Karin, uma sueca de 50 anos, teve uma experiência de vida transformadora ao receber uma mão biônica que se integra diretamente aos seus ossos, músculos e nervos, proporcionando-lhe uma recuperação surpreendente.
A necessidade dessa tecnologia surgiu após um grave acidente agrícola que deixou parte do seu braço direito amputado.
Nesse sentido, a prótese, que incorpora inteligência artificial (IA) para compreender comandos, foi implantada há cerca de cinco anos e é um marco notável no avanço das tecnologias de próteses.
A prótese solucinou duas décadas de dores
Karin enfrentou dores agudas no membro fantasma por mais de 20 anos após o acidente, descrevendo a sensação como se tivesse sua mão constantemente presa em um moedor de carne.
Além disso, as próteses convencionais que ela usou anteriormente eram desconfortáveis e de utilidade limitada em sua vida cotidiana.
No entanto, a mão biônica revolucionária, chamada Mia Hand e desenvolvida pela empresa Prensilia, trouxe alívio significativo. A implantação da prótese não se limitou apenas a oferecer funcionalidade.
Além disso, ela também reduziu substancialmente as dores de Karin. Ela relatou que, agora, tem melhor controle sobre sua prótese e precisa de menos analgésicos.
A melhora na qualidade de vida de Karin deve-se à combinação de tecnologias avançadas, incluindo a osseointegração e a conexão elétrica com o sistema nervoso.
A osseointegração envolve a fixação sólida da prótese ao esqueleto de Karin por meio de um processo no qual o tecido ósseo adere ao titânio.
Isso cria uma conexão mecânica sólida, permitindo que a prótese funcione de maneira mais natural. Além disso, a conexão elétrica com o sistema nervoso é alcançada por meio de eletrodos implantados nos nervos e músculos, permitindo que Karin controle a prótese com uma notável precisão.
O líder do estudo, Professor Max Ortiz Catalán, chefe da Pesquisa em Próteses Neurais no Instituto de Biônica da Austrália, enfatizou que Karin é a primeira pessoa com amputação abaixo do cotovelo a receber essa tecnologia.

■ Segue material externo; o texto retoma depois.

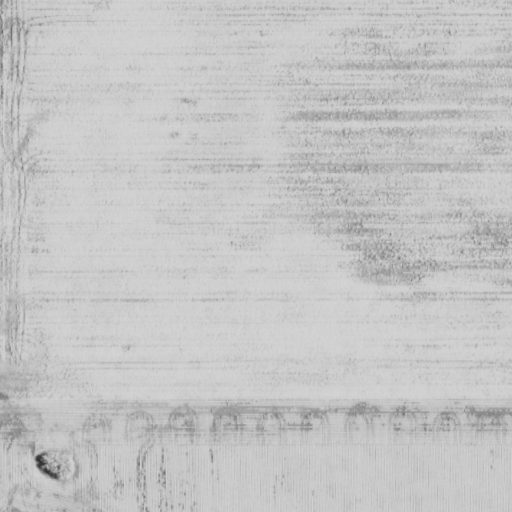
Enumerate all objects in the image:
crop: (255, 255)
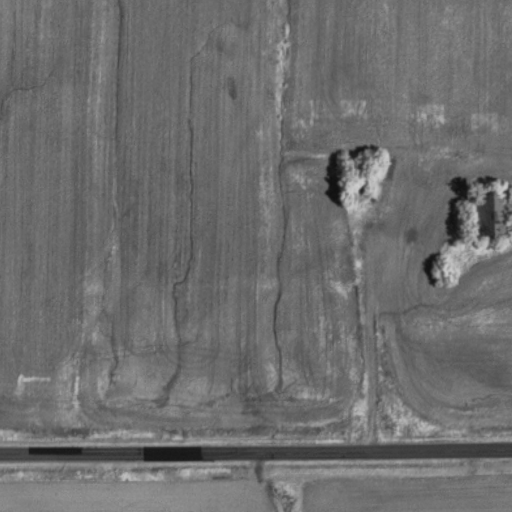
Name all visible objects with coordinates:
building: (357, 185)
building: (489, 214)
road: (367, 362)
road: (256, 453)
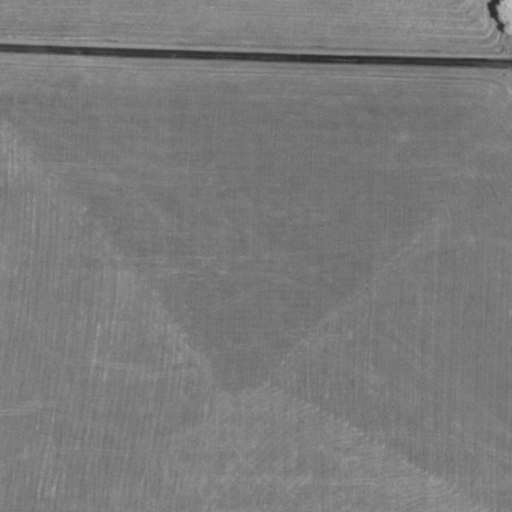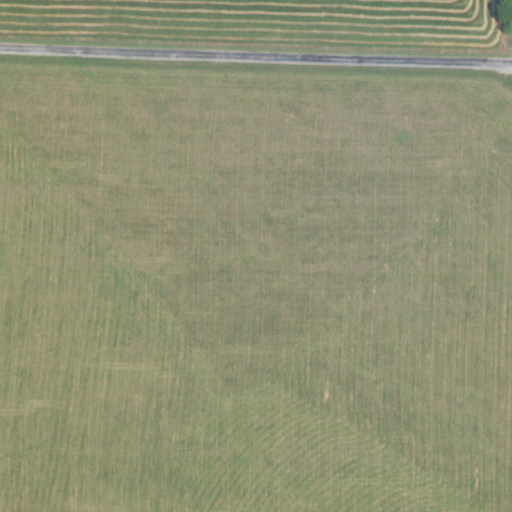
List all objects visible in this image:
road: (255, 59)
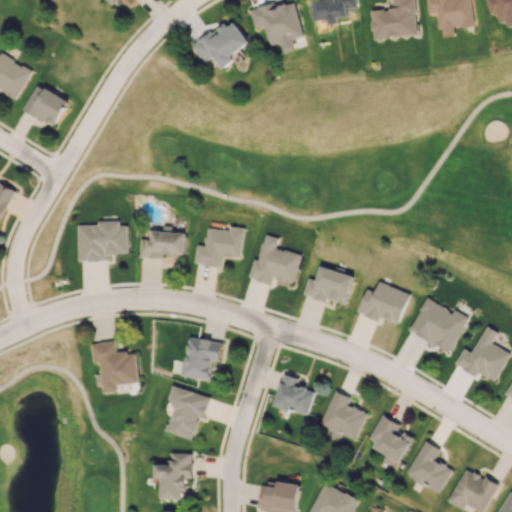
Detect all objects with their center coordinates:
building: (110, 1)
building: (332, 9)
building: (502, 9)
building: (452, 14)
building: (395, 19)
building: (278, 21)
building: (221, 43)
building: (12, 75)
building: (45, 104)
road: (75, 148)
road: (30, 153)
building: (4, 196)
road: (261, 203)
park: (261, 220)
building: (101, 240)
building: (162, 242)
building: (219, 245)
building: (274, 261)
road: (8, 285)
building: (330, 285)
building: (383, 302)
building: (438, 323)
road: (265, 324)
building: (201, 356)
building: (484, 356)
building: (115, 364)
road: (17, 377)
building: (509, 389)
building: (293, 395)
building: (186, 411)
building: (342, 416)
road: (247, 418)
road: (96, 425)
building: (390, 438)
building: (429, 467)
building: (175, 474)
building: (473, 490)
building: (279, 496)
building: (333, 500)
building: (506, 503)
building: (175, 511)
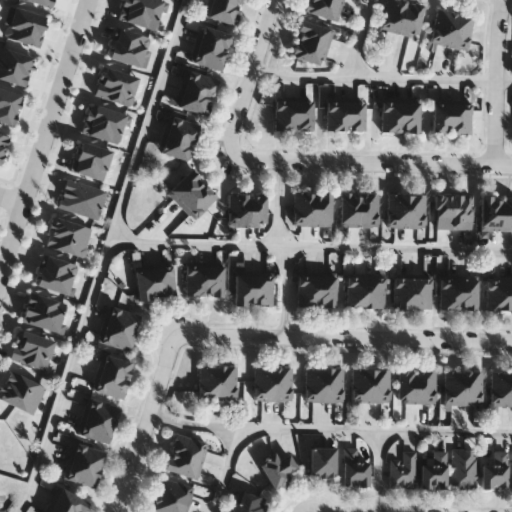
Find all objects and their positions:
building: (339, 0)
building: (234, 2)
building: (323, 8)
building: (324, 8)
building: (222, 11)
building: (224, 11)
building: (391, 14)
building: (403, 17)
building: (410, 17)
building: (441, 27)
building: (452, 30)
building: (460, 31)
building: (313, 33)
building: (213, 38)
road: (357, 38)
building: (313, 43)
building: (213, 49)
building: (308, 51)
building: (208, 56)
road: (251, 75)
road: (298, 76)
road: (421, 78)
road: (504, 79)
road: (497, 82)
building: (200, 83)
building: (199, 93)
building: (195, 101)
building: (283, 113)
building: (302, 113)
building: (409, 114)
building: (295, 115)
building: (335, 115)
building: (354, 115)
building: (390, 115)
building: (346, 116)
building: (401, 116)
building: (441, 117)
building: (460, 117)
building: (453, 118)
road: (147, 120)
building: (182, 128)
road: (44, 138)
building: (181, 138)
building: (176, 146)
road: (371, 162)
building: (185, 187)
building: (194, 195)
road: (12, 199)
building: (199, 201)
road: (278, 202)
building: (301, 208)
building: (320, 208)
building: (348, 209)
building: (367, 209)
building: (236, 210)
building: (255, 210)
building: (313, 210)
building: (395, 210)
building: (414, 210)
building: (247, 211)
building: (359, 211)
building: (443, 211)
building: (461, 211)
building: (406, 212)
building: (454, 212)
building: (489, 212)
building: (505, 213)
building: (497, 214)
road: (193, 242)
road: (395, 245)
building: (164, 280)
building: (194, 280)
building: (213, 280)
building: (206, 281)
building: (145, 282)
building: (156, 282)
building: (243, 288)
building: (262, 288)
road: (284, 289)
building: (306, 289)
building: (325, 289)
building: (254, 290)
building: (317, 291)
building: (355, 292)
building: (374, 292)
building: (401, 292)
building: (420, 292)
building: (366, 293)
building: (412, 293)
building: (448, 293)
building: (467, 293)
building: (459, 294)
building: (494, 295)
building: (508, 295)
building: (499, 296)
building: (120, 318)
building: (120, 329)
road: (343, 335)
building: (115, 337)
building: (116, 367)
road: (64, 377)
building: (115, 378)
building: (207, 381)
building: (226, 382)
building: (218, 383)
building: (262, 383)
building: (281, 383)
building: (332, 383)
building: (314, 384)
building: (359, 384)
building: (273, 385)
building: (325, 385)
building: (378, 385)
building: (406, 385)
building: (425, 385)
building: (111, 386)
building: (371, 386)
building: (417, 387)
building: (452, 387)
building: (471, 387)
building: (509, 388)
building: (463, 389)
building: (497, 389)
building: (500, 391)
building: (101, 412)
building: (100, 422)
road: (146, 422)
road: (329, 428)
building: (96, 430)
building: (188, 446)
building: (87, 455)
building: (187, 456)
building: (322, 462)
building: (324, 463)
building: (182, 464)
building: (86, 466)
building: (354, 467)
building: (462, 468)
road: (228, 469)
building: (277, 469)
building: (356, 469)
building: (464, 469)
building: (511, 469)
building: (279, 470)
road: (378, 471)
building: (401, 471)
building: (434, 471)
building: (495, 471)
building: (404, 472)
building: (497, 472)
building: (82, 473)
building: (435, 473)
building: (174, 490)
building: (173, 497)
building: (69, 501)
building: (69, 503)
building: (249, 503)
building: (251, 503)
building: (167, 505)
building: (55, 509)
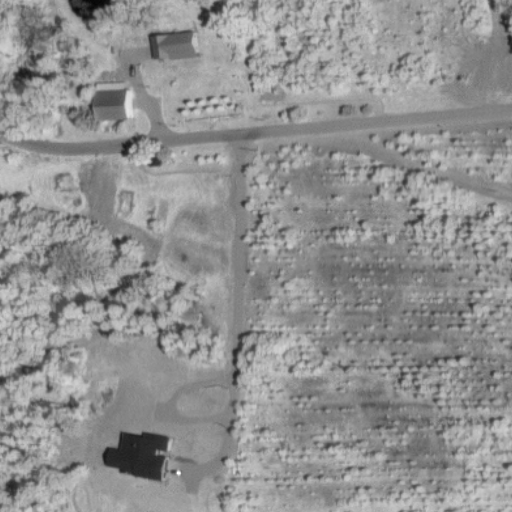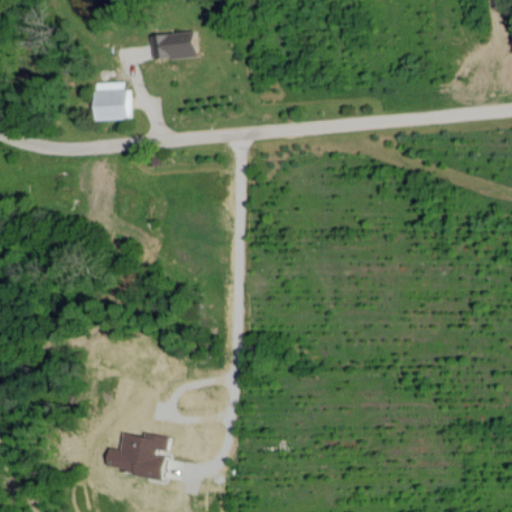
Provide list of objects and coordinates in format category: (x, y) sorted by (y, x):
building: (179, 45)
building: (118, 101)
road: (254, 129)
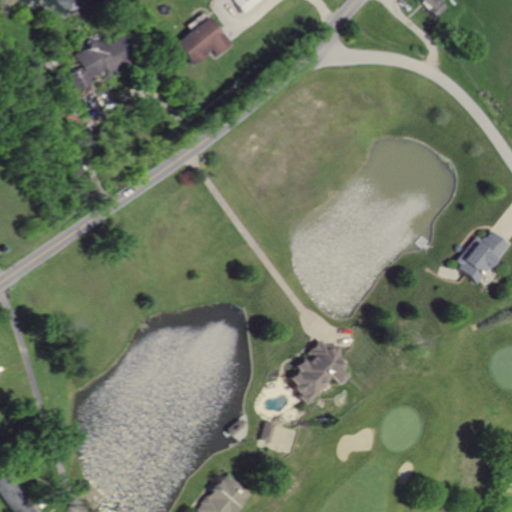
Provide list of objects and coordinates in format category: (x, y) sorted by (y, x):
road: (273, 0)
road: (393, 1)
building: (240, 4)
building: (241, 4)
building: (435, 6)
building: (435, 6)
road: (227, 28)
road: (421, 32)
building: (197, 38)
building: (198, 41)
building: (99, 59)
building: (92, 62)
road: (427, 70)
road: (91, 97)
road: (108, 102)
road: (187, 151)
road: (504, 228)
road: (261, 252)
building: (478, 255)
building: (478, 255)
road: (0, 280)
road: (330, 337)
building: (316, 370)
building: (316, 371)
road: (38, 397)
park: (425, 430)
park: (426, 431)
building: (267, 432)
building: (268, 432)
building: (13, 494)
building: (222, 497)
building: (223, 497)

Karin e sua nova prótese. (Imagem: reprodução/internet)
Além disso, Karin agora utiliza recursos neurais semelhantes aos usados por sua mão biológica, o que explica a redução de dor e o maior controle que ela experimentou.
Esse avanço é um testemunho promissor das capacidades dessa nova tecnologia de mudar a vida de pessoas que enfrentam a perda de membros.
A aceitação da prótese é uma parte fundamental para o sucesso, e a Mia Hand foi projetada para ser esteticamente atraente e personalizável, permitindo que os usuários se orgulhem de sua aparência e funcionalidade.
Como resultado, essa inovação oferece esperança e inspiração para pessoas em situações semelhantes, mostrando que a tecnologia de ponta pode desempenhar um papel crucial na transformação e melhoria de suas vidas.